Provided entries:

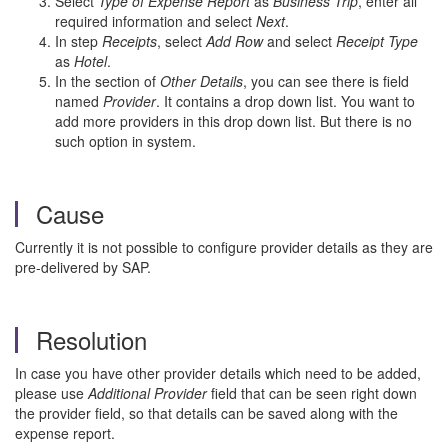
Select
Type of Expense Report
as
Business Trip
, enter all
required information and select
Next
.
In step
Receipts
, select
Add Row
and select
Receipt Type
as
Hotel
.
In the section of
Other Details
, you can see there is field
named
Provider
. It contains a drop down list. You want to
add more providers in this drop down list. But there is no
such option in system.
Cause
Currently it is not possible to configure provider details as they are
pre-delivered by SAP.
Resolution
In case you have other provider details which need to be added,
please use
Additional Provider
field that can be seen right down
the provider field, so that details can be saved along with the
expense report.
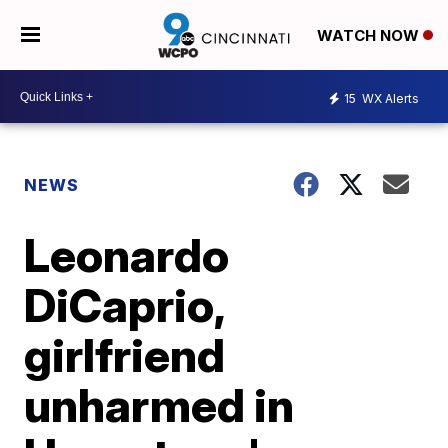
WATCH NOW
15
WX Alerts
NEWS
Leonardo
DiCaprio,
girlfriend
unharmed in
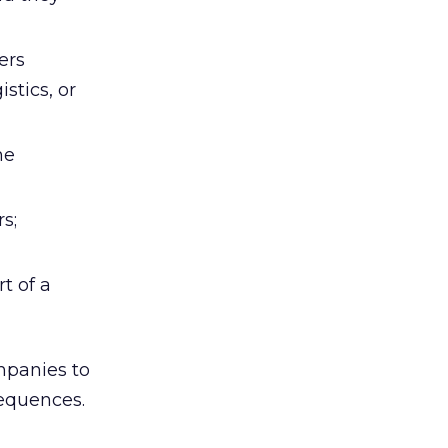
ers
stics, or
he
s;
t of a
mpanies to
sequences.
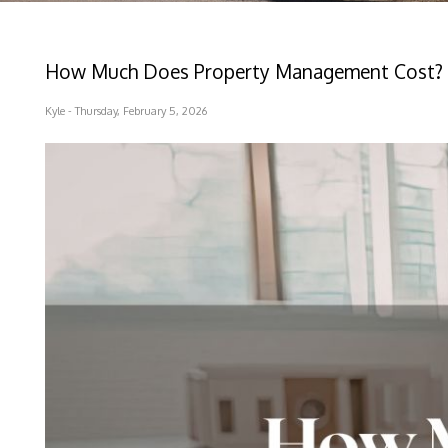
How Much Does Property Management Cost? 
Kyle - Thursday, February 5, 2026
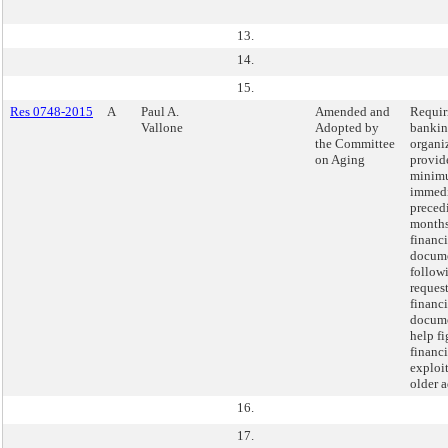
13.
14.
15.
Res 0748-2015
A
Paul A.
Amended and
Requir
Vallone
Adopted by
banki
the Committee
organi
on Aging
provide
minimu
immedi
preced
months
financi
docum
follow
request
financi
docume
help fi
financi
exploit
older a
16.
17.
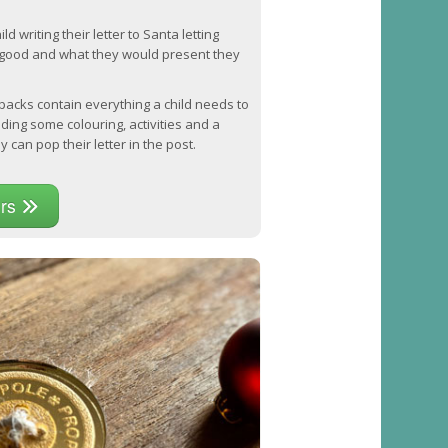
d writing their letter to Santa letting
good and what they would present they
 packs contain everything a child needs to
luding some colouring, activities and a
 can pop their letter in the post.
ers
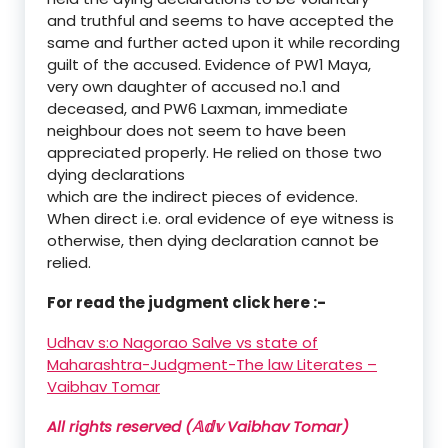
and truthful and seems to have accepted the
same and further acted upon it while recording
guilt of the accused. Evidence of PW1 Maya,
very own daughter of accused no.1 and
deceased, and PW6 Laxman, immediate
neighbour does not seem to have been
appreciated properly. He relied on those two
dying declarations
which are the indirect pieces of evidence.
When direct i.e. oral evidence of eye witness is
otherwise, then dying declaration cannot be
relied.
For read the judgment click here :-
Udhav s:o Nagorao Salve vs state of
Maharashtra-Judgment-The law Literates –
Vaibhav Tomar
All rights reserved (𝔸𝕕𝕧 Vaibhav Tomar)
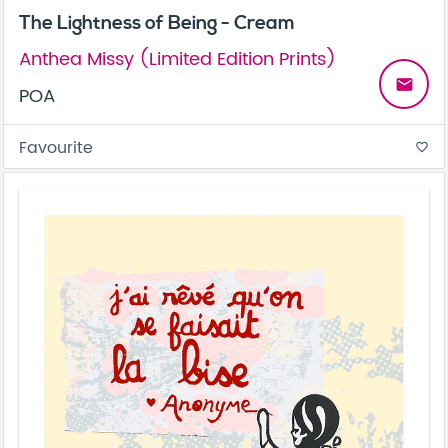
The Lightness of Being - Cream
Anthea Missy (Limited Edition Prints)
email
POA
Favourite
favorite_border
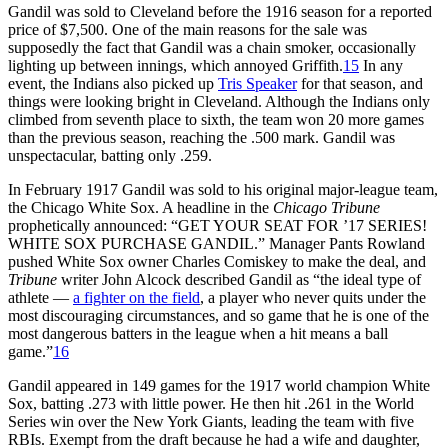
Gandil was sold to Cleveland before the 1916 season for a reported
price of $7,500. One of the main reasons for the sale was
supposedly the fact that Gandil was a chain smoker, occasionally
lighting up between innings, which annoyed Griffith.
15
In any
event, the Indians also picked up
Tris Speaker
for that season, and
things were looking bright in Cleveland. Although the Indians only
climbed from seventh place to sixth, the team won 20 more games
than the previous season, reaching the .500 mark. Gandil was
unspectacular, batting only .259.
In February 1917 Gandil was sold to his original major-league team,
the Chicago White Sox. A headline in the
Chicago Tribune
prophetically announced: “GET YOUR SEAT FOR ’17 SERIES!
WHITE SOX PURCHASE GANDIL.” Manager Pants Rowland
pushed White Sox owner Charles Comiskey to make the deal, and
Tribune
writer John Alcock described Gandil as “the ideal type of
athlete —
a fighter on the field
, a player who never quits under the
most discouraging circumstances, and so game that he is one of the
most dangerous batters in the league when a hit means a ball
game.”
16
Gandil appeared in 149 games for the 1917 world champion White
Sox, batting .273 with little power. He then hit .261 in the World
Series win over the New York Giants, leading the team with five
RBIs. Exempt from the draft because he had a wife and daughter,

Your assignment: Excluding pictures, reproduce the listing above exactly as it stands.

Exercise output:
Select
Type of Expense Report
as
Business Trip
, enter all
required information and select
Next
.
In step
Receipts
, select
Add Row
and select
Receipt Type
as
Hotel
.
In the section of
Other Details
, you can see there is field
named
Provider
. It contains a drop down list. You want to
add more providers in this drop down list. But there is no
such option in system.
Cause
Currently it is not possible to configure provider details as they are
pre-delivered by SAP.
Resolution
In case you have other provider details which need to be added,
please use
Additional Provider
field that can be seen right down
the provider field, so that details can be saved along with the
expense report.
WATCH NOW
15
WX Alerts
NEWS
Leonardo
DiCaprio,
girlfriend
unharmed in
ers
stics, or
he
s;
t of a
mpanies to
sequences.
How Much Does Property Management Cost? 
Kyle - Thursday, February 5, 2026
13.
14.
15.
Res 0748-2015
A
Paul A.
Amended and
Requir
Vallone
Adopted by
banki
the Committee
organi
on Aging
provide
minimu
immedi
preced
months
financi
docum
follow
request
financi
docume
help fi
financi
exploit
older a
16.
17.
d writing their letter to Santa letting
good and what they would present they
 packs contain everything a child needs to
luding some colouring, activities and a
 can pop their letter in the post.
ers
and truthful and seems to have accepted the
same and further acted upon it while recording
guilt of the accused. Evidence of PW1 Maya,
very own daughter of accused no.1 and
deceased, and PW6 Laxman, immediate
neighbour does not seem to have been
appreciated properly. He relied on those two
dying declarations
which are the indirect pieces of evidence.
When direct i.e. oral evidence of eye witness is
otherwise, then dying declaration cannot be
relied.
For read the judgment click here :-
Udhav s:o Nagorao Salve vs state of
Maharashtra-Judgment-The law Literates –
Vaibhav Tomar
All rights reserved (𝔸𝕕𝕧 Vaibhav Tomar)
The Lightness of Being - Cream
Anthea Missy (Limited Edition Prints)
email
POA
Favourite
favorite_border
Gandil was sold to Cleveland before the 1916 season for a reported
price of $7,500. One of the main reasons for the sale was
supposedly the fact that Gandil was a chain smoker, occasionally
lighting up between innings, which annoyed Griffith.
15
In any
event, the Indians also picked up
Tris Speaker
for that season, and
things were looking bright in Cleveland. Although the Indians only
climbed from seventh place to sixth, the team won 20 more games
than the previous season, reaching the .500 mark. Gandil was
unspectacular, batting only .259.
In February 1917 Gandil was sold to his original major-league team,
the Chicago White Sox. A headline in the
Chicago Tribune
prophetically announced: “GET YOUR SEAT FOR ’17 SERIES!
WHITE SOX PURCHASE GANDIL.” Manager Pants Rowland
pushed White Sox owner Charles Comiskey to make the deal, and
Tribune
writer John Alcock described Gandil as “the ideal type of
athlete —
a fighter on the field
, a player who never quits under the
most discouraging circumstances, and so game that he is one of the
most dangerous batters in the league when a hit means a ball
game.”
16
Gandil appeared in 149 games for the 1917 world champion White
Sox, batting .273 with little power. He then hit .261 in the World
Series win over the New York Giants, leading the team with five
RBIs. Exempt from the draft because he had a wife and daughter,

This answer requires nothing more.